YOUR OBJECTIVE.
Only lines with the word "down" are needed; collect each of them from the listing below.

INFORMATION SHOWN.
+ + + + +

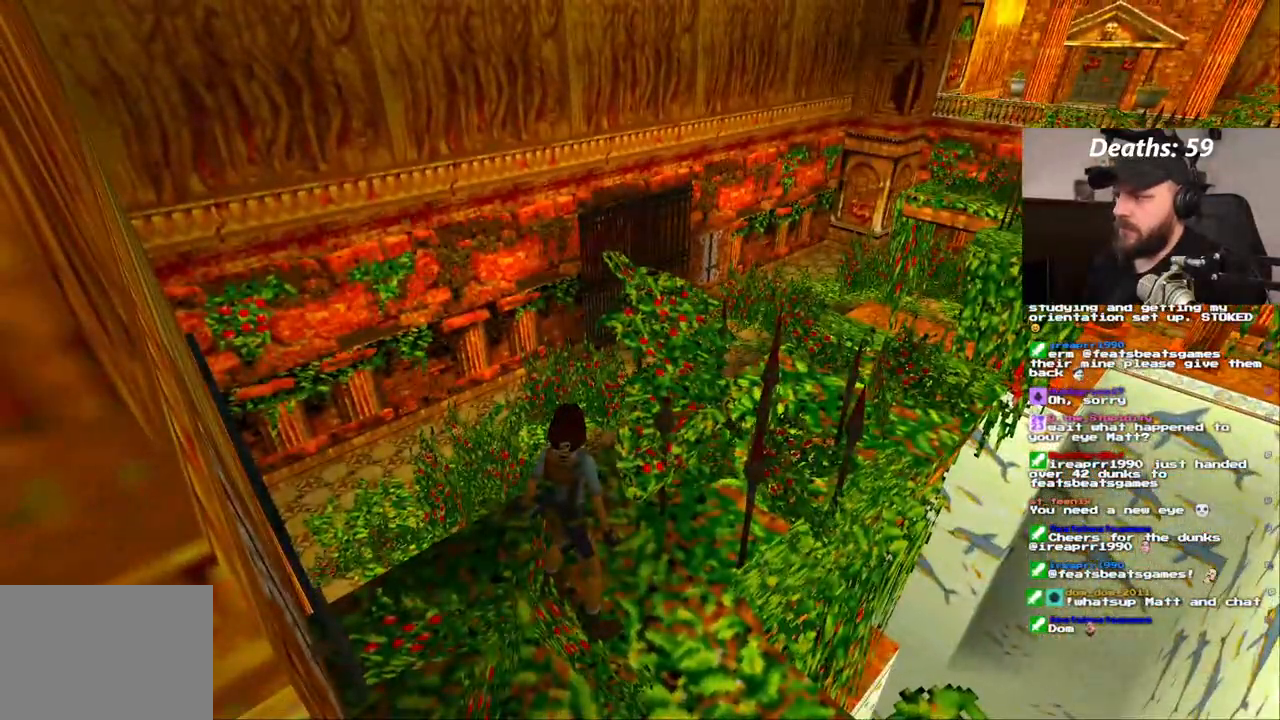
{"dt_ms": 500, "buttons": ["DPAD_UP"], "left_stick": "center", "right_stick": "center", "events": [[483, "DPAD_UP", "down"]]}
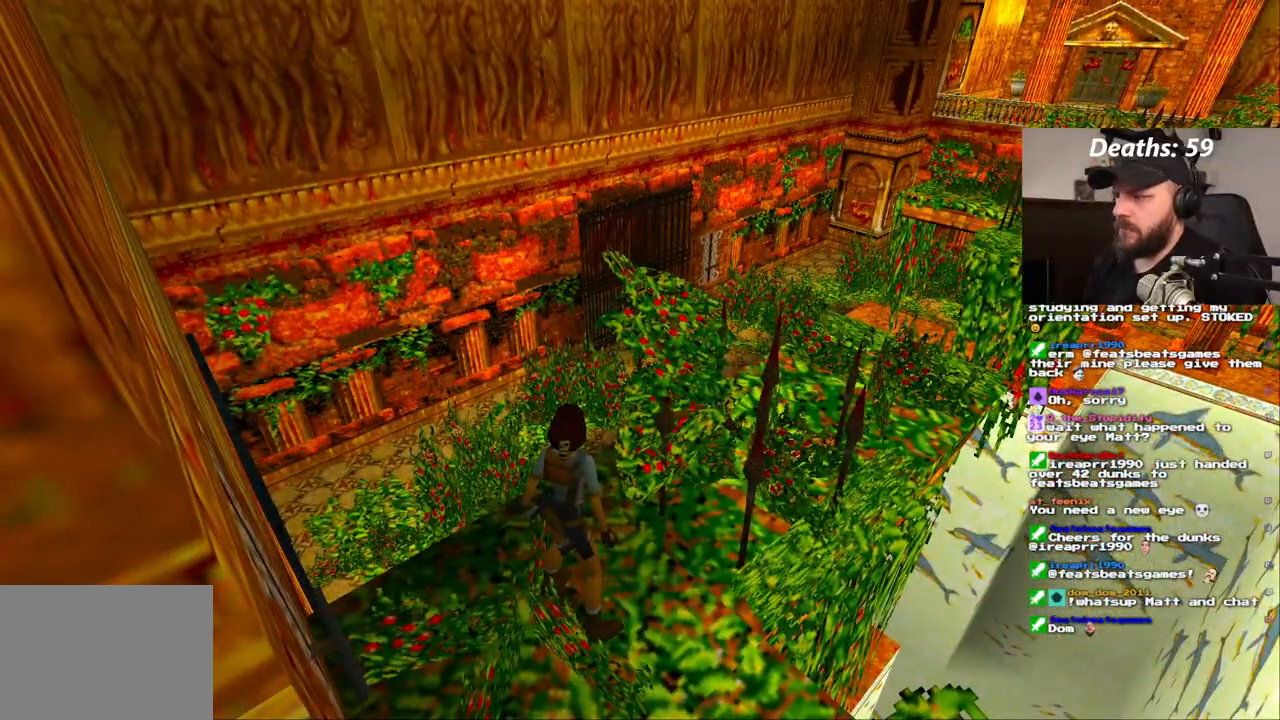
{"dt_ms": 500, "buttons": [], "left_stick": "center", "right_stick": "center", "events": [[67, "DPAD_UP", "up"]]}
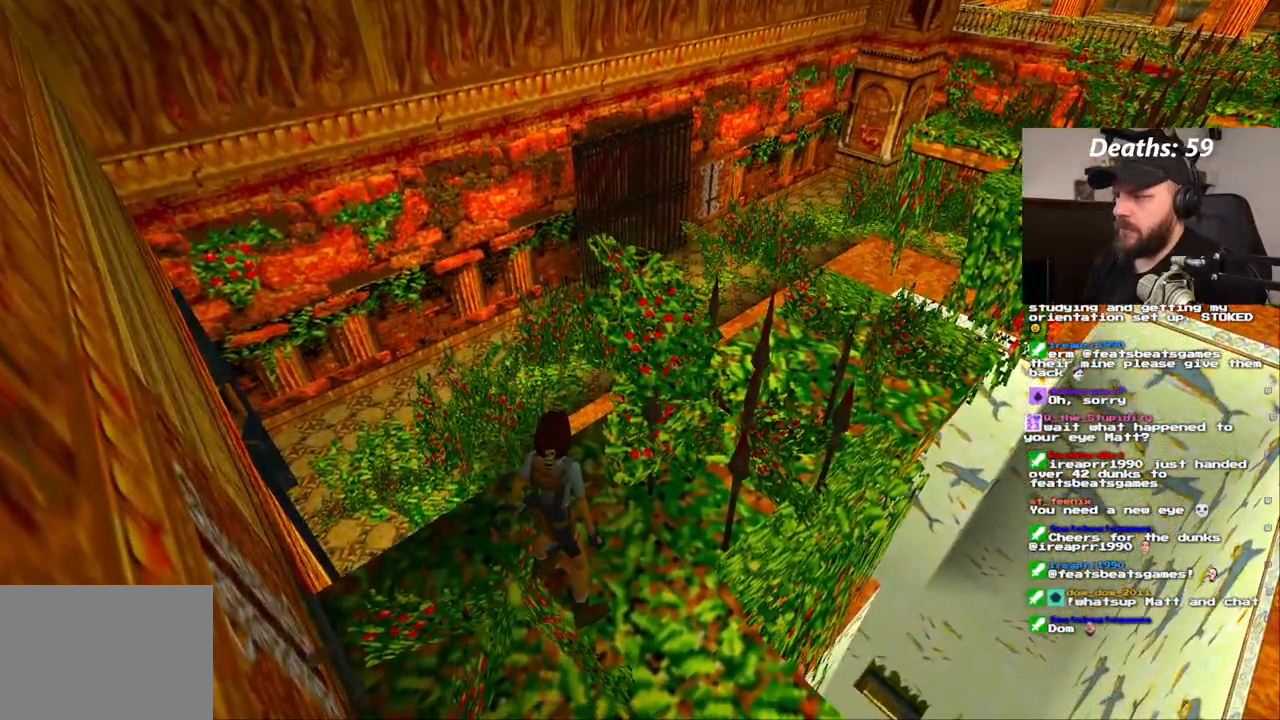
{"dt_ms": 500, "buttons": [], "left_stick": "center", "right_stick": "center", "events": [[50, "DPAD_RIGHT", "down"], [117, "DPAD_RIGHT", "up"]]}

+ + + + +

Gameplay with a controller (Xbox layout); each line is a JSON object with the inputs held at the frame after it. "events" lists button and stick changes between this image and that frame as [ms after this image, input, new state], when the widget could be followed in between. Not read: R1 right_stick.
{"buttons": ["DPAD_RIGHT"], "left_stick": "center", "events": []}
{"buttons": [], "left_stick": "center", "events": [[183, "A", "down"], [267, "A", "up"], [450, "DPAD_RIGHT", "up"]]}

+ + + + +

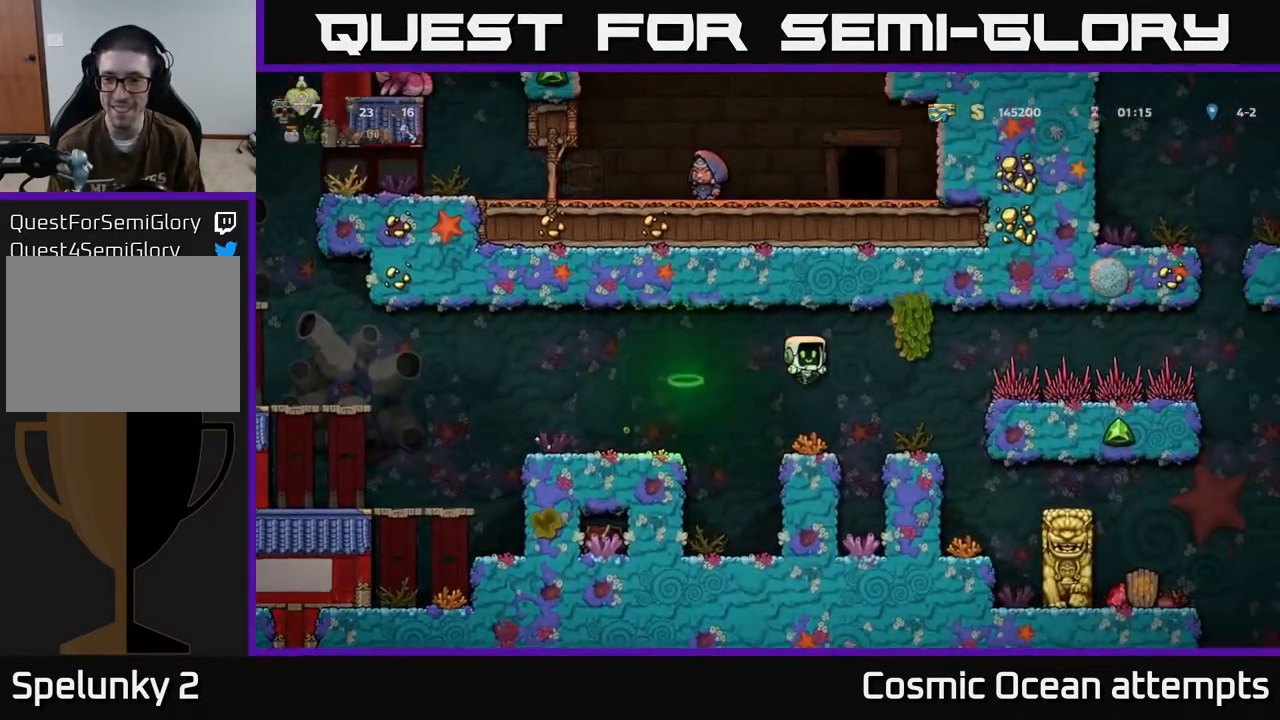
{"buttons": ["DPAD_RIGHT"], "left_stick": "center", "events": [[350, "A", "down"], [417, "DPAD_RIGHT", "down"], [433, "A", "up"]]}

+ + + + +

EXERCISE RESULT.
{"dt_ms": 500, "buttons": ["DPAD_UP"], "left_stick": "center", "right_stick": "center", "events": [[483, "DPAD_UP", "down"]]}
{"dt_ms": 500, "buttons": [], "left_stick": "center", "right_stick": "center", "events": [[50, "DPAD_RIGHT", "down"], [117, "DPAD_RIGHT", "up"]]}
{"buttons": [], "left_stick": "center", "events": [[183, "A", "down"], [267, "A", "up"], [450, "DPAD_RIGHT", "up"]]}
{"buttons": ["DPAD_RIGHT"], "left_stick": "center", "events": [[350, "A", "down"], [417, "DPAD_RIGHT", "down"], [433, "A", "up"]]}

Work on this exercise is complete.